On Saturday, April 5, millions of people attended more than 1,400 protests around the country and around the world. My Bluesky feed was filled with gorgeous pictures of Americans standing up for democracy.
Here in Syracuse, it was of course 48 degrees and raining as many of us started to gather. That never stops us, and we filled Forman Park with about 4,000 people, including LOTS of first-time protesters and LOTS of students. Only 1,900 people had registered in advance, which means that there was LOTS of decentralized organizing (flyers, word of mouth, etc.) happening in the preceding days and weeks.
Through the first couple months of Trump 2.0, there’s been a sort of conventional wisdom that the anti-Trump resistance had gotten tired and gone home. The best available social science data on protest activity does not support this conventional wisdom, and neither do my direct observations on the ground.
My experience with grassroots organizing in Central New York since January 20 has in some ways mirrored my experience from this time eight years ago. Then and now, the network of local Indivisible and allied groups has featured a great combination of seasoned activists and folks who were newly activated by Trump administration abuses.
Here’s what feels different: Eight years ago, we were building the infrastructure of the anti-Trump resistance more-or-less from scratch, both locally and nationally.
Nationally, Indivisible, the Women’s March, March 4 Our Lives, Swing Left, Run for Something, and a number of other key organizations were born. Some of these organizations are still going strong and have been able to ramp up their activity during Trump 2.0 without reinventing the wheel.
Likewise locally, CNY Solidarity Coalition and Indivisible Onondaga County (then known as Indivisible NY-24) were born less than a week following Trump’s November 2016 election (weeks before Indivisible launched nationally, at which point we latched onto the Indivisible name). Back then, we spent many hours deliberating (and sometimes arguing) about what to call ourselves, where to meet, where to host our email lists, and what issues and actions to prioritize.
Today, everything is imperfect, but all of these things are established. In other words, organizations that already exist (and that have persisted for eight years) don’t have to spend time arguing what their name should be, or where to host their email lists.

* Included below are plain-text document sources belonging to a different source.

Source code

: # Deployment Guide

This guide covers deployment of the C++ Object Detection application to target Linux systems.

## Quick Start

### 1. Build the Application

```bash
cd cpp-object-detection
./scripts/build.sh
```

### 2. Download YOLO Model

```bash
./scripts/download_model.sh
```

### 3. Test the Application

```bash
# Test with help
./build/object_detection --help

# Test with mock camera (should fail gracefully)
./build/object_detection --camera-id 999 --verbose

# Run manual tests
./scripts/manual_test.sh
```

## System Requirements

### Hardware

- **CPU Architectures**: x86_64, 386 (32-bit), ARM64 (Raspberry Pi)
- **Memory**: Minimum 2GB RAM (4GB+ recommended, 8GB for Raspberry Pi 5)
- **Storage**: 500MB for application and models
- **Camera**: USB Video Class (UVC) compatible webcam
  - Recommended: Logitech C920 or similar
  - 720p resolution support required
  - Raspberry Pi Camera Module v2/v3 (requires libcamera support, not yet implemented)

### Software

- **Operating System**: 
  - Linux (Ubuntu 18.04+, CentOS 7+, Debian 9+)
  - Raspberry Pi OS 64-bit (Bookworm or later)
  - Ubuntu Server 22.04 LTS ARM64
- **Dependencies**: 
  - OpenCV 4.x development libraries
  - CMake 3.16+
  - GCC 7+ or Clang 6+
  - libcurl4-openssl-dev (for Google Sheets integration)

This combination of local and national infrastructure has made it easier to quickly incorporate hundreds of new members into productive organizing work. Still hard, but easier than it was. Eight years ago, when we were organizing a rally, we typically posted it as a Facebook event, and our rule of thumb was that the number of people who signed up as “going” or “interested” was roughly twice the number who would actually turn up. Today, we typically post our rallies on Mobilize (or similar national platforms). They are accessible to everyone online, not just Facebook users, and Indivisible and other affiliated national organizations regularly push our events out to all known local supporters. MoveOn did this for some of our meetings and actions as far back as January 2017, but the platforms were not as functional and the networks not as large. This year, our rule of thumb has been that the number of people signed up is half the number who actually turn out; in other words, the ratio has fully flipped.
The second Trump administration’s actions to date have directly harmed immigrants, federal workers, trans people, recipients of foreign aid, and others. As the year progresses, these harms are likely to spread ever more broadly. Just this week, the Trump tariffs have started to tank the global economy, and if Elon Musk and congressional Republicans proceed with their current budget plans, Medicare, Medicaid, and Social Security recipients are likely to face benefit cuts and/or service disruptions before the year is out. For this reason alone, I expect protests to continue to grow, both locally and nationally.
If these protests reach 3.5 percent of the population, the Trump administration is in trouble. That means we need to get 12 million Americans into the streets for peaceful, nonviolent resistance. I’ll post more on this front as the year proceeds, but my main point for the moment is a different one.
The growing protests are amazing, but the vast majority of ongoing organizing activity takes place outside of public view. And my sense is that its scale, scope, and sophistication are underappreciated by journalists and scholars. Here in Syracuse, CNY Solidarity and Indivisible Onondaga County alone have hosted three organizing meetings in 2025 that each featured 100+ new attendees–i.e., 100 new people in January, then a different group of 100 new people in February, and again in March.
Many of these new members have attended trainings on nonviolent protest strategies, both in-person (organized by us) and online (organized by our national affiliates). And many of them have already become active on our email lists, in Discord and Signal chats, and on the phone. I hate(!) talking on the phone, but have been happily doing it on the daily, partly because new members have reached out so eagerly with ideas. Some of this organizing leads to publicly visible protests, but much of it leads to private meetings with legislators and their staffs, electoral support work nationwide (postcards to voters!), and laying the groundwork for local electoral campaigns this year and next (ballot petitioning!).
Social movement scholars will eventually field surveys, participant-observation studies, and the like. Until then, any pundits (or scholars) who comment on the muted scale of the resistance this time around are likely just revealing their own limited frames of reference.